The 2017 MLS Cup Final will feature the exact same match-up as it did in 2016. The Seattle Sounders will defend their title against Toronto FC. Seattle won on penalties after a scoreless tie last year, in spite of not putting a single shot on goal during regulation. It capped an improbable run to the trophy, given that midway through the season, the Sounders lingered towards the bottom of the Western Conference and made a coaching switch, before a series of tight results brought them the cup.

Toronto will seek revenge and a Canadian treble of sorts, attempting to add the MLS Cup to the Supporters’ Shield and a Canadian Championship already clinched this year.

The game, slated for Dec. 9, will include the team with the league’s biggest payroll for a second year in a row. That would be Toronto. Seattle placed fifth in payroll in 2016 and seventh in 2017, not exactly making them paupers. Perhaps the game will even live up to its considerable star power this year.

On Thursday, the Sounders cruised past the Houston Dynamo by extending their 2-0 lead from the first leg in Texas with a first-half goal. A give-and-go by Victor Rodriguez with Will Bruin set up the former, who got the ball back and chipped goalkeeper Joe Willis with a neat finish. It was the first shot on goal of either team.

After the break, Clint Dempsey added a second by tapping in a sharp Joevin Jones cross.

Houston was never really in it, and things were made worse after the hour when Tomas Martinez was sent off for smacking Jordy Delem’s head into the turf while he was down on the ground.

To make things worse, Harry Shipp teed Bruin up perfectly for a third goal that meant the Dynamo would be returning home with a 5-0 aggregate walloping

On Wednesday, Toronto had squeaked past the Columbus Crew with a scrappy goal from the injured Jozy Altidore — the only tally in 180 minutes. The general drabness was in keeping with what has been a dispiriting and dull playoffs.

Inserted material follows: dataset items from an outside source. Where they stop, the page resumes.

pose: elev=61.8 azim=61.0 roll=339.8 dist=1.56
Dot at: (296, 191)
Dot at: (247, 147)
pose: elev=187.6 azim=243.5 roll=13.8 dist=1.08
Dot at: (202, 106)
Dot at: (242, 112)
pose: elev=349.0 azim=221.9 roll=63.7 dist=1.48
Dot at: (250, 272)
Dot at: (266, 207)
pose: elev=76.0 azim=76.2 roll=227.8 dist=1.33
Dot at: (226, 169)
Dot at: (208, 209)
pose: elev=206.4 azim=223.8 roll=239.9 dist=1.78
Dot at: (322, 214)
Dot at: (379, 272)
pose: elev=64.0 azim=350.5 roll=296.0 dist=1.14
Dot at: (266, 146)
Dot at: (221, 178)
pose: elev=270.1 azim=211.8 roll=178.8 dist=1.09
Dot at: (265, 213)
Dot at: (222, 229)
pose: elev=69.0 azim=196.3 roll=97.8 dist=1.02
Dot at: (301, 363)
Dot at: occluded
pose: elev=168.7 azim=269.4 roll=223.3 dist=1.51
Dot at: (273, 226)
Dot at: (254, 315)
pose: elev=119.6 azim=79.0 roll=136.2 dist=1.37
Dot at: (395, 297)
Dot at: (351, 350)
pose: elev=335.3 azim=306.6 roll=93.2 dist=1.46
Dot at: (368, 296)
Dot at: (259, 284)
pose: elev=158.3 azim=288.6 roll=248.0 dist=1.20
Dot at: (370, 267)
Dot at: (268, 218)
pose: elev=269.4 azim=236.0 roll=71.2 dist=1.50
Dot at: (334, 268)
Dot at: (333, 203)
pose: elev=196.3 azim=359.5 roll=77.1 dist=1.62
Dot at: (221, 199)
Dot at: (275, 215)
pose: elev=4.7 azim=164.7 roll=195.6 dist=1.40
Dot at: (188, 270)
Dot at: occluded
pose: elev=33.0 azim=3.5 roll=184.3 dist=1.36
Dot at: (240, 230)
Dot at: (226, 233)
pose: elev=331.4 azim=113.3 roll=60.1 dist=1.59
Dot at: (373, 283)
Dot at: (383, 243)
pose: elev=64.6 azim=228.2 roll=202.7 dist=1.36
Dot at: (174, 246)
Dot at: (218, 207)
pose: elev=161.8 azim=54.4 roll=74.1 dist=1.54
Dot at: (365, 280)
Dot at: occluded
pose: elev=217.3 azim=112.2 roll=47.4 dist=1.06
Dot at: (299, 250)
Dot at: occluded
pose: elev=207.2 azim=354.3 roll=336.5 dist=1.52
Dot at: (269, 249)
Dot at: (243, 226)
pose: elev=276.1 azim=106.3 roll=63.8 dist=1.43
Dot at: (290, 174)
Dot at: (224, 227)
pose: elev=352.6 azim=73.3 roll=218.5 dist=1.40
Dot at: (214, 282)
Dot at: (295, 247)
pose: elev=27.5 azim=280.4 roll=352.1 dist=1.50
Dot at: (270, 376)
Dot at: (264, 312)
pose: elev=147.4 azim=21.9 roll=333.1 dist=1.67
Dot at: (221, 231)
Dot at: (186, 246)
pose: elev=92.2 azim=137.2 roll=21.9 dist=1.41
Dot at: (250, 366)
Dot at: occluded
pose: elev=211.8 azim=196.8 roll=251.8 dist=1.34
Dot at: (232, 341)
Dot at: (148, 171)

So another dynasty might be born. Or, at the very least, a big-time rivalry between some of the league’s bigger franchises. And for all of MLS’s efforts to avoid dynasties — through policy if not necessarily direct intervention — they are probably wrong to dull that kind of dominance.

History has shown that fans like the idea of every team being able to win. But that, in reality, they prefer to see the narrative served up by an extended string of titles or finals appearances by a single team — or a pair of them. And that they enjoy the excellence ordinarily accompanying such a stretch of success.

Consider, for instance, the interest that the Galaxy brought to the league when they chopped up the rest of the competition for several years, claiming all that silverware. It helped, of course, that the team was anchored by the appeal of David Beckham and Landon Donovan. But for several years, the Galaxy struggled to make things work with those two. They became a beloved team only when they began winning things consistently.

It’s too soon to tell if the Sounders, or indeed TFC, has the makings of Major League Soccer’s next dynasty. Both have the requisite pieces in Altidore, Michael Bradley and Sebastian Giovinco in Toronto; and Dempsey, Nicolas Lodeiro and Jordan Morris in Seattle. They are talented and well-coached teams. But there is more winning to be done.

The 2017 final will be a flashback to 2016. And that’s not boring. That’s exciting. It makes for digestible story lines. And it makes MLS more compelling to watch.